-- begin MATERIAL TO PROCESS --

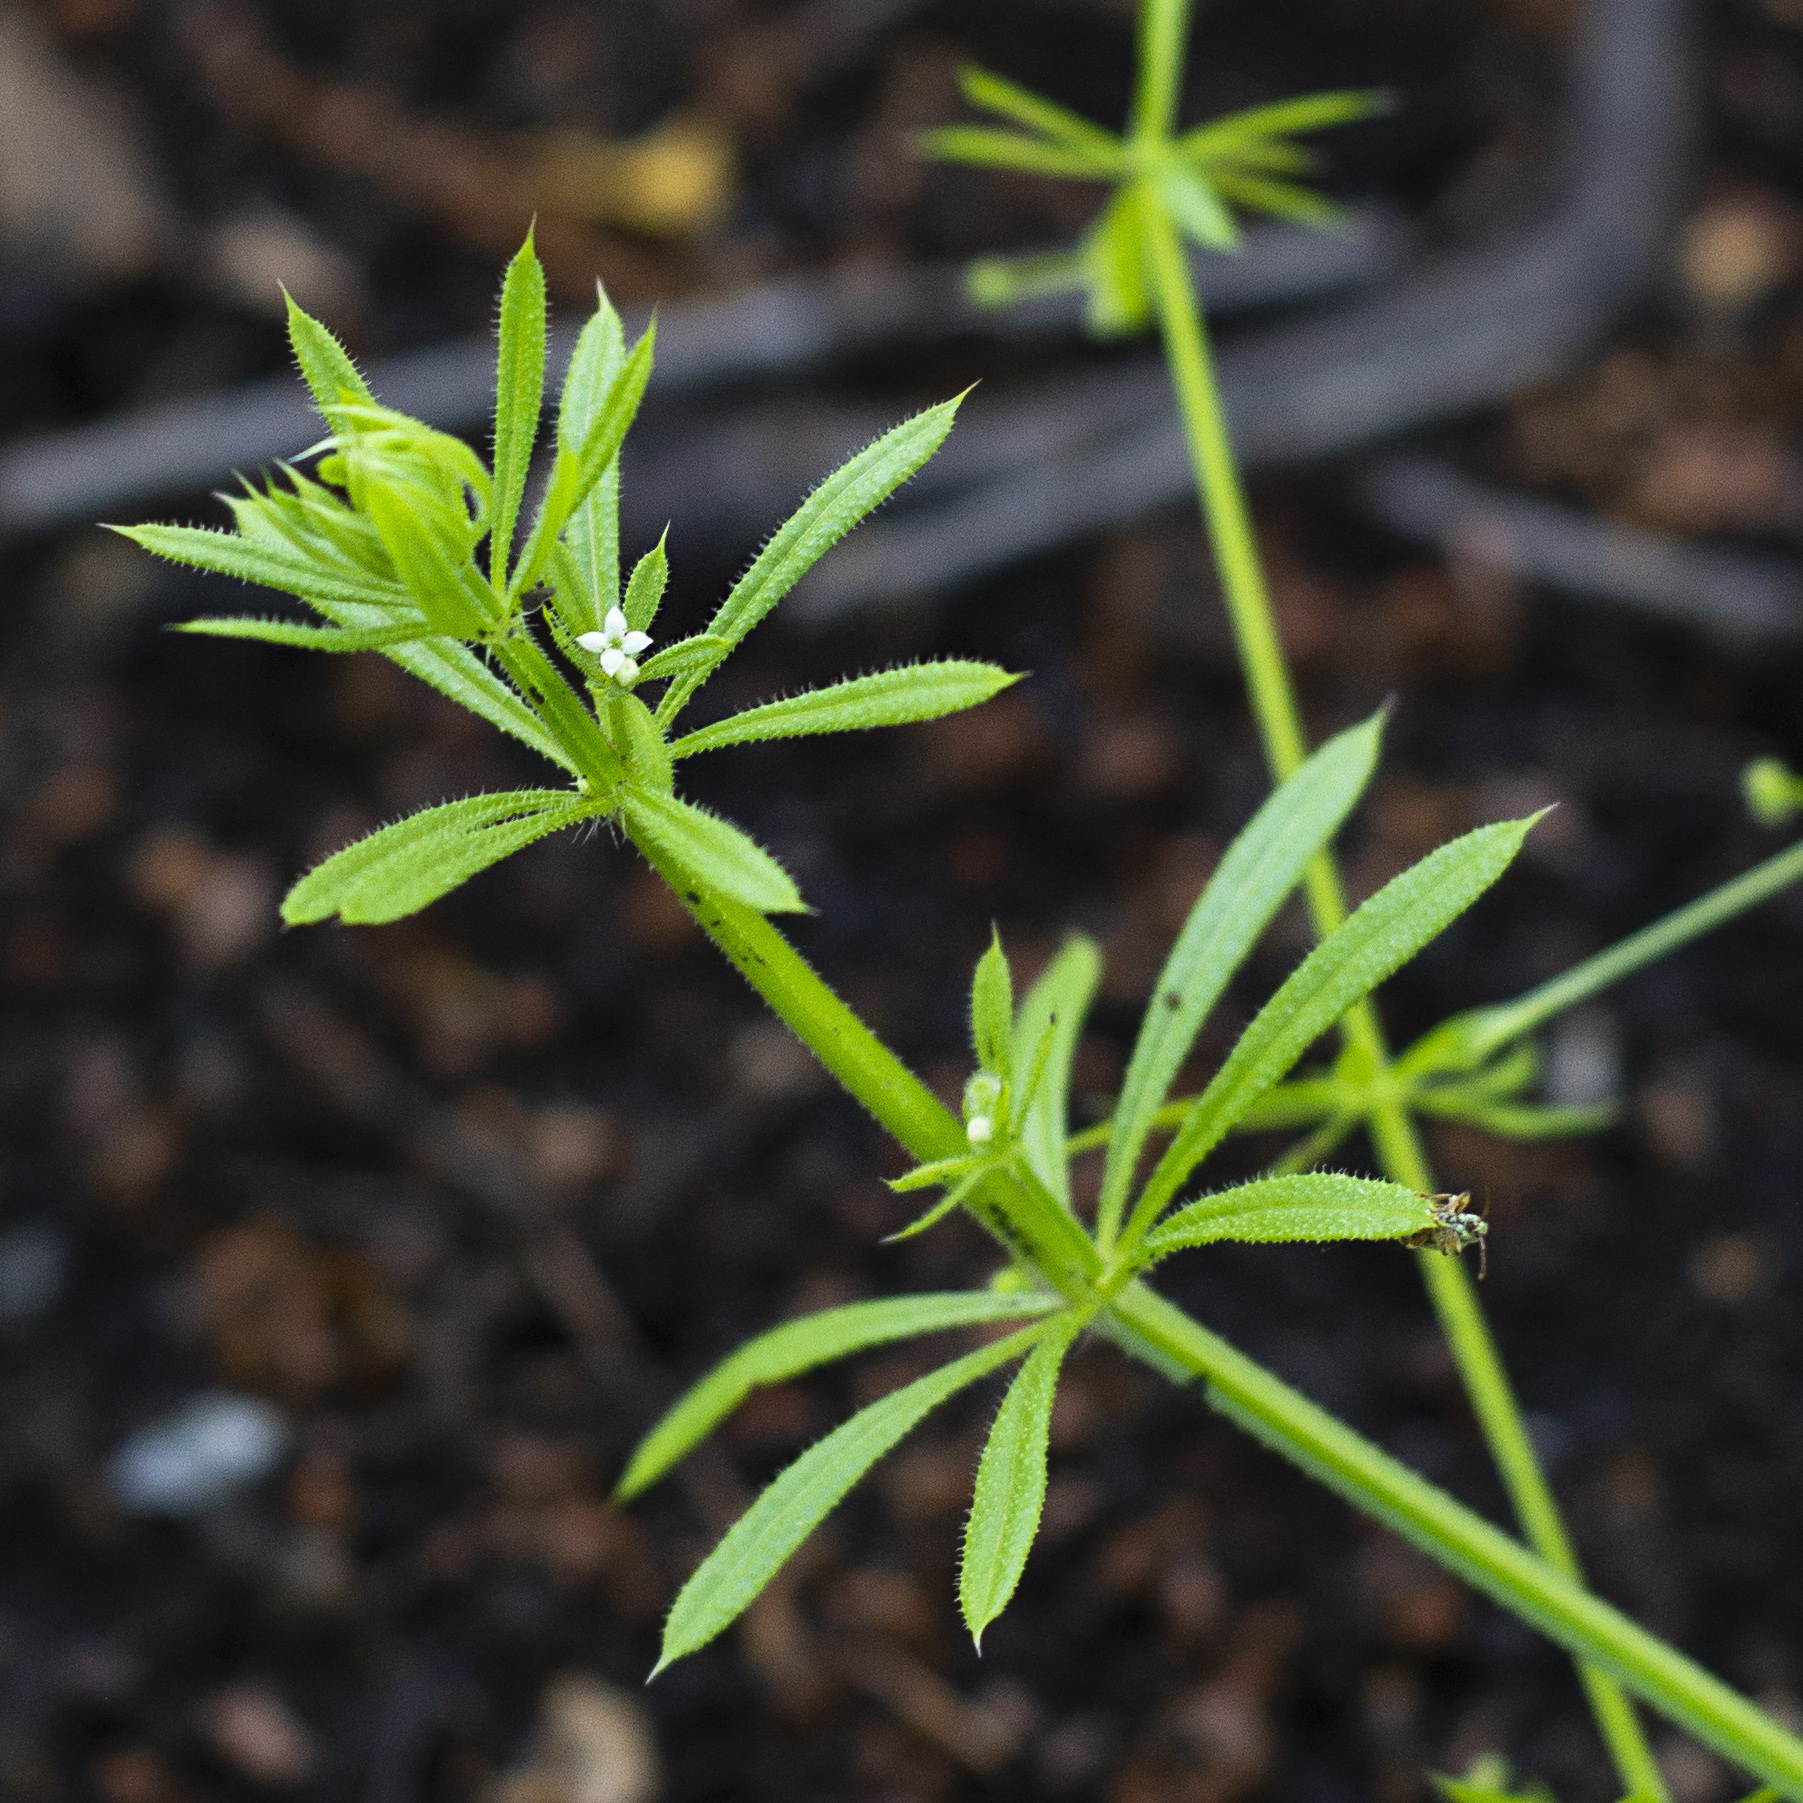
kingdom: Plantae
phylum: Tracheophyta
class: Magnoliopsida
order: Gentianales
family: Rubiaceae
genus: Galium
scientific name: Galium aparine
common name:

-- end MATERIAL TO PROCESS --

=== WHAT IS ASKED ===
Rewrite the lines of the records with "common name" replaced by "vernacular name" and everything else left as it is. Omit the pictures.

=== FULL RESPONSE ===
kingdom: Plantae
phylum: Tracheophyta
class: Magnoliopsida
order: Gentianales
family: Rubiaceae
genus: Galium
scientific name: Galium aparine
vernacular name:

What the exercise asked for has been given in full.